If you’re thinking about using CBD oil or eating edibles, start with a 10mg dose and observe how your body reacts. You can then increase or decrease the amount until you find what works best for you. Alternatively, take a few puffs from a CBD vape or smoke some CBD-rich flower to see if it helps reduce your anxiety.
If you’re interested in including THC, here’s what you need to know about dosage:
- The amount of THC or CBD in each serving is typically written in milligrams (mg) when you purchase edibles. For example, some edibles might have 10mg of THC or CBD per serving.
- A liquid tincture may show the total number of milligrams per bottle and recommend a serving size in milliliters. It is common to take one or two droppers-full.
- When smoking or vaporizing cannabis, the THC and CBD levels are typically presented as a percentage of the total weight. For example, a flower may have 16% THC while an oil could contain around 80% THC. New consumers should start with smaller percentages of THC and higher percentages of CBD.
In other words, if you are using cannabis for anxiety, start by taking a small dose. For example, if you purchase a 10mg THC edible, consume half or a quarter of it initially—you can always consume more later if you don’t feel any effects after an hour or two. However, reversing overly intense effects is much harder (and challenging).

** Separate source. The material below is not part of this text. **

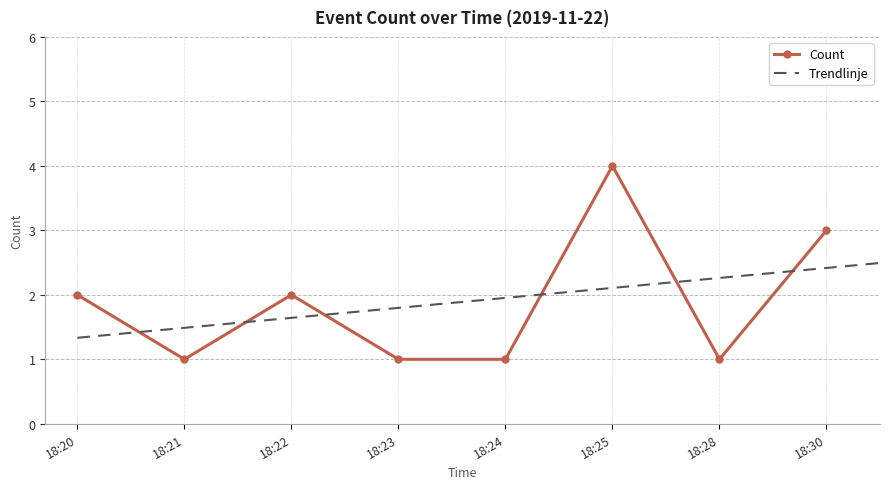

What is the value of the 4th point from the left?

1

Similarly, with cannabis oil from flowers or vaping, take a small puff and wait. You could also look into microdosing cannabis–that is, taking an itty bitty dose (like 2.5mg THC)–which isn’t enough to create any euphoric feelings but still provides advantages by jumpstarting our natural endocannabinoid system.
Making cannabis helpful, not harmful
Like any other tool, cannabis is useful only if it helps you achieve your goals; otherwise, it might be enabling you to avoid them instead.
Cannabis is not a cure, but it can function like other medications prescribed for anxiety by lessening symptoms and allowing patients to live relatively normal lives while still fostering healthy habits.
At its best, cannabis consumption can relieve stress while also motivating people to take care of themselves. It has the potential to spark creativity and curiosity, fueling projects and hobbies that help users stay present. Cannabis use may inspire people to cook a healthy dinner that tastes ridiculously good after consuming it. Additionally, it could ignite interest in getting outdoors with friends and family or allow us sit in meditation for a few minutes each day
Though it isn’t necessary, cannabis has been known to motivate people wanting to join a gym, create art, hike a mountain or be around others. There are times when all we need is our favorite strain and a video game while relaxing; feeling overworked and burnt out.
Pay attention to how you use cannabis if you rely on it to manage anxiety. Consider whether it is helpful in meeting your goals, or if instead it allows you to avoid them.